Dass der 43-jährige Kalifornier zur Liveband von Roger Waters gehört, nachdem er bereits dessen letzte Platte produziert hat, ist eine Win-win-Situation: Waters bekommt bei seiner Aufführung der Pink-Floyd-Klassiker den bestmöglichen Sologitarren-Ersatzmann für seinen alten Erzfeind David Gilmour. Und Wilson kann schon mal auf der großen Bühne üben, falls der verdiente Durchbruch doch irgendwann kommen sollte. Vorgelegt hat er ja, denn sein drittes Album „Rare Birds“ ist die betörendste Songsammlung seit langem, auf der Wilson durch einen Ozean des Wohlklangs taucht und sich als profunder Kenner diverser Softrock-Verästelungen der 70er und frühen 80er erweist.

Im Konzert klingen die Stücke erwartungsgemäß etwas aufgerauter, was keine Frage mangelnder Präzision, sondern eine klangästhetische Entscheidung ist. Wilson und seine vier völlig uneitlen Begleiter funktionieren bei vorwärtspreschenden Songs wie „Trafalgar Square“ oder „There Is A Light“, stetig groovenden wie „Over The Midnight“ und weit ausholenden Balladen wie „Sunset Boulevard“ gleichermaßen wie eine organische Musikmaschine, bei der solistische Ausflüge auf punktuelle Glanzlichter beschränkt bleiben. Wilson ist nicht nur einer der besten Songschreiber seiner Generation, sondern auch als Gitarrist und Sänger ziemlich konkurrenzlos. Erstaunlich, wie nahe er sich an Säulenheilige der Rockhistorie heranwagen kann, ohne jemals epigonal zu wirken.

Richtig laut wird es bei den älteren Songs

So ist „Miriam Montague“ vom Titel über die exzentrische Melodie bis hin zur rauschhaften Videoprojektion eine Hommage an den Psychedelic Pop der Kinks – und zugleich das beste Lied, das Ray Davies zu komponieren vergessen hat. „Sunset Boulevard“ beschwört mit majestätischen Mellotron-Schwaden die frühen King Crimson – und zitiert auf der Videoleinwand Kraftwerks „Autobahn“. Im epischen „49 Hairflips“, das mehr an Pink Floyds Großtaten der 70er erinnert als Roger Waters oder David Gilmour auf irgendeinem ihrer späteren Solowerke, verklärt Wilson mit allerzartestem Timbre das wilde Leben, das er und seinesgleichen geführt haben, und singt wunderbar altkluge Sätze wie „these kids will never rock again“ über die Generation Selfie.
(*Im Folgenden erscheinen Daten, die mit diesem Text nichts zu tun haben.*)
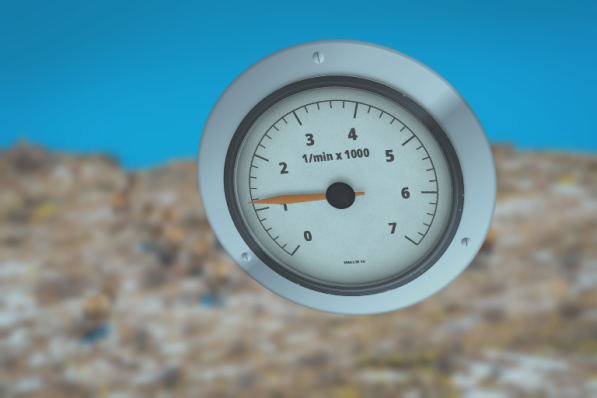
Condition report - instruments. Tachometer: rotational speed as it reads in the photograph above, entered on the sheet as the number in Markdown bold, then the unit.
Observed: **1200** rpm
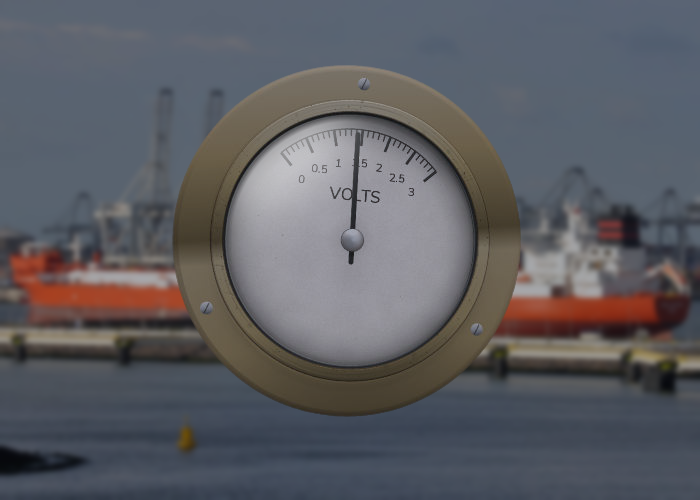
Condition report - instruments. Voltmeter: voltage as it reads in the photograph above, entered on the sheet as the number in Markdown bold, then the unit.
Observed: **1.4** V
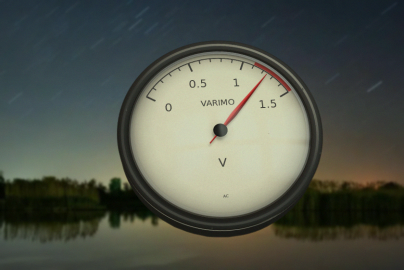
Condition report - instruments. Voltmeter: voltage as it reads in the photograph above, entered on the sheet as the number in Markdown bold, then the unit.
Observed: **1.25** V
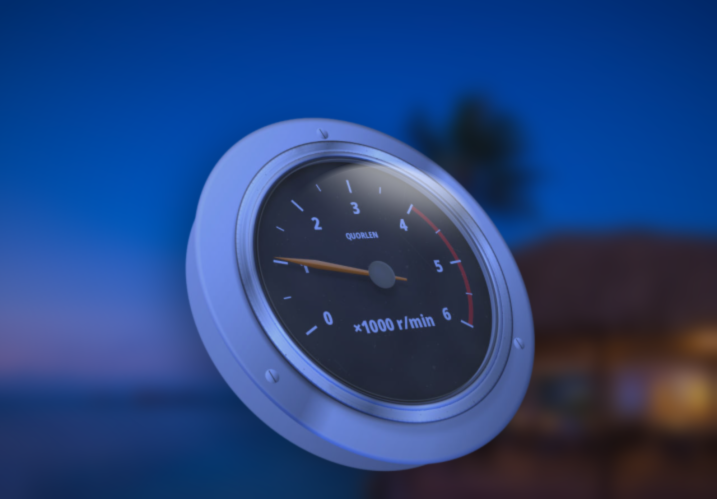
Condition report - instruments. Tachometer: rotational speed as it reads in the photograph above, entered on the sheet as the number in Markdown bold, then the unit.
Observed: **1000** rpm
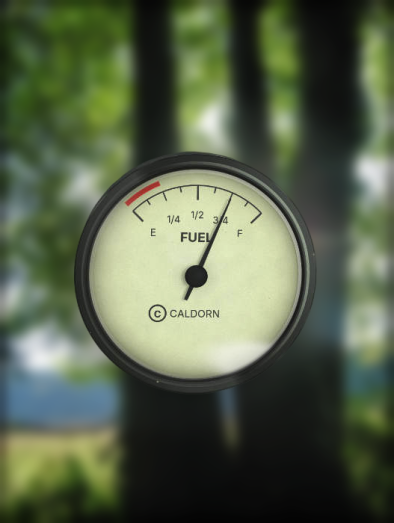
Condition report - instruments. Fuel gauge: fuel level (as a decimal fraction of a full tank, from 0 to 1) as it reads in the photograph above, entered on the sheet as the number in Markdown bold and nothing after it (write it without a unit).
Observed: **0.75**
So wohlwollend die neuen Stücke auch beklatscht werden, richtig laut wird es im Publikum erst bei den (wenigen) älteren Songs. „Dear Friend“ und „Valley Of The Silver Moon“ sind dem Geist der Woodstock-Ära verpflichtet. In den über zehnminütige Improvisationsorgien fackelt Wilson ein Feuerwerk der Virtuosität ab. Man würde ihn gern zwischen ganz Großen der E-Gitarre wie Neil Young oder Jerry Garcia einreihen – wenn das Zeitalter der Gitarrenhelden nicht vorbei wäre.

Nach fast zwei Stunden und bevor die Band für das so geschmeidig wie ein Southern Blues der Allman Brothers groovende „Moses Pain“ noch einmal zurückkommt, beweist Wilson, dass er den Laden auch allein in Bann schlagen könnte: „Gentle Spirit“ ist schiere Essenz, nur Stimme und akustische Gitarre, zum Herzerbarmen schön. So pur und rein wie hier wird man Jonathan Wilson in der Mehrzweckarena am Ostbahnhof wohl nicht erleben.